▸ Data records:
┌──

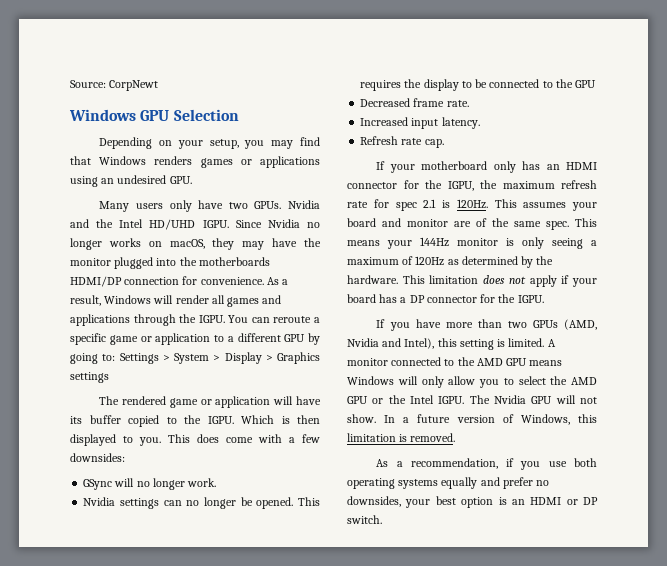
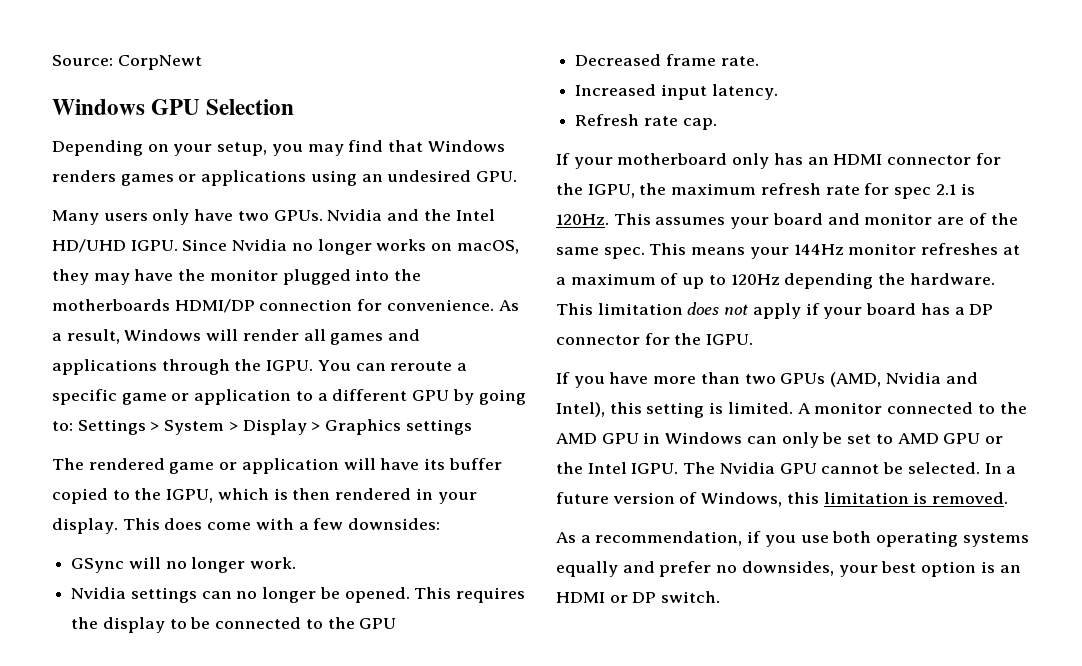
[207,415,320,424] [70,434,161,446] IGPU. Which is then displayed to you. -> [166,488,477,504] [52,518,118,534] IGPU, which is then rendered in your display.
[506,237,597,249] [347,256,534,268] is only seeing a maximum of 120Hz as determined by -> [921,243,1020,255] [556,273,874,289] refreshes at a maximum of up to 120Hz depending
[529,360,563,366] [347,376,568,388] means Windows will only allow you to select the -> [643,432,893,448] in Windows can only be set to
[555,395,597,404] [347,414,376,423] will not show. -> [821,462,980,474] cannot be selected.

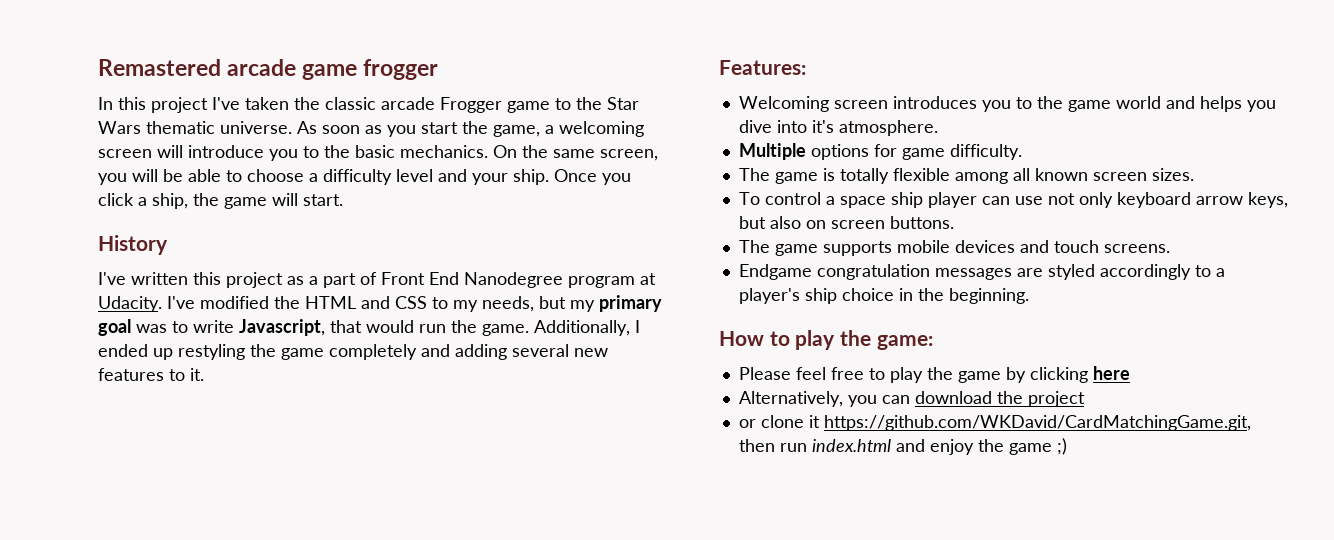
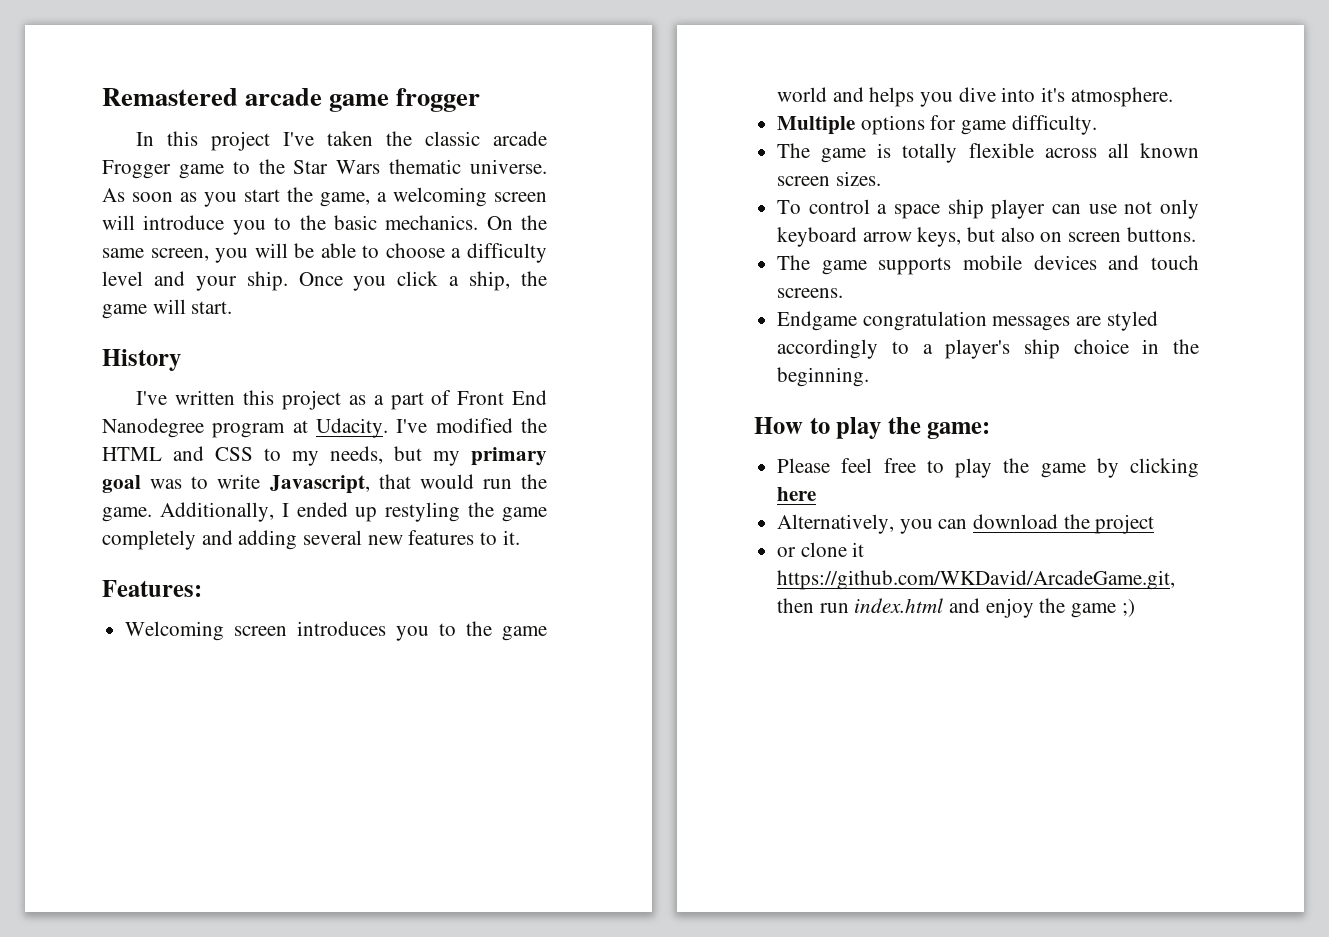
[954,172,1008,184] among -> [1044,148,1097,158] across
[823,415,1251,431] https://github.com/WKDavid/CardMatchingGame.git, -> [777,570,1176,590] https://github.com/WKDavid/ArcadeGame.git,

└──

Copy all records exactly; omit images.

▸ Reply:
[207,415,320,424] [70,434,161,446] IGPU. Which is then displayed to you. -> [166,488,477,504] [52,518,118,534] IGPU, which is then rendered in your display.
[506,237,597,249] [347,256,534,268] is only seeing a maximum of 120Hz as determined by -> [921,243,1020,255] [556,273,874,289] refreshes at a maximum of up to 120Hz depending
[529,360,563,366] [347,376,568,388] means Windows will only allow you to select the -> [643,432,893,448] in Windows can only be set to
[555,395,597,404] [347,414,376,423] will not show. -> [821,462,980,474] cannot be selected.

[954,172,1008,184] among -> [1044,148,1097,158] across
[823,415,1251,431] https://github.com/WKDavid/CardMatchingGame.git, -> [777,570,1176,590] https://github.com/WKDavid/ArcadeGame.git,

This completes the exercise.